Happenstance has played a large part in bringing Lizzie Warren to where she is today. While studying English and Art History at Barnard College, she happened to catch the French documentary, “Darwin’s Nightmare,” on the ravages of global capitalism. She was intrigued by how beautifully it was structured. While her fellow students were buying tickets for “Harry Potter” and “Star Wars,” Lizzie was devouring documentaries.
After brief sojourns teaching in the south of France and the north of New York City (aka the South Bronx), Lizzie was hired by Connecticut Public Television where she began to produce and write, working on multiple documentaries, including “The Blizzard of ‘78” which was seen by over 200,000 viewers and “On Deadline” which won an regional Emmy for Best Documentary in 2011.

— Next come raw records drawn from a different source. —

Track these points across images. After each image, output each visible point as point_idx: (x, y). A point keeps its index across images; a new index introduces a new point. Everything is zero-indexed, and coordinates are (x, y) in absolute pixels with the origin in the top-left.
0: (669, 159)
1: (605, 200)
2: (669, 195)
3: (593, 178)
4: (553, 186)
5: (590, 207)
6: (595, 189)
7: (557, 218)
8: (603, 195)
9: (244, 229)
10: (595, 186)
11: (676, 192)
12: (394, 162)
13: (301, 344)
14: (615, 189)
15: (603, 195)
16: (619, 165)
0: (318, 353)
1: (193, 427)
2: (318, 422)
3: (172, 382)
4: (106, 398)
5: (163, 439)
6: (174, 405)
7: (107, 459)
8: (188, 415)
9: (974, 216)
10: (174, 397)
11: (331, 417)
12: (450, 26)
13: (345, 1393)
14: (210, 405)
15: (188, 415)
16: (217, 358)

But happenstance had entered Lizzie’s life again in the guise of The Lonely Soldier by Helen Benedict, a book reporting the experiences of women serving in Iraq. Lizzie wondered what had happened to them as they returned. Then she saw a small item about a zoning board application for a transitional house for women veterans in Bridgeport. Lizzie knew then she wanted to make a documentary about these soldiers and their plight. And so was born “War Zone/Comfort Zone.”
Here happenstance was pushed aside by perseverance. Lizzie needed money to make the documentary. She refused to accept refusals, and asked people to help her. And some did. Lizzie applied for grants. But having never made a movie before, she received a lot of “no thanks, but good luck” rejections. Finally, Jennifer Boyd of Connecticut Public Television stepped in and said she would find the funds for Lizzie to finish the film.
So far, “War Zone/Comfort Zone” has received an Emmy nomination for Best Documentary and was screened at the Arizona International Film Festival. In addition, Lizzie is up for Best Historical Program Emmy as writer and producer of “The 60s in Connecticut.” She has already won two regional Emmys.
This multi-talented filmmaker graduated from Barnard College in 2006. She and her boyfriend live in Brooklyn with their cat, Mochi.
Karen Silverstein is an award-winning filmmaker who first came to public attention with the cult-classic culinary documentary Gefilte Fish.
In addition to making independent films, she has been working in public television as an editor and producer for almost 25 years, on shows such as NOVA, The MacNeil-Lehrer News Hour, Fetch! with Ruff Ruffman, Zoom and Arthur.
Born and raised in St. Louis, she now lives in West Hartford, Connecticut and works at Connecticut Public Television (CPTV). She edited The 60s in Connecticut and went to to partner with Lizzie Warren to complete War Zone/Comfort Zone which was nominated for a regional Emmy for Best Documentary. She also edits Infinity Hall Live is currently airing nationally through APT. She has another independent film in the works.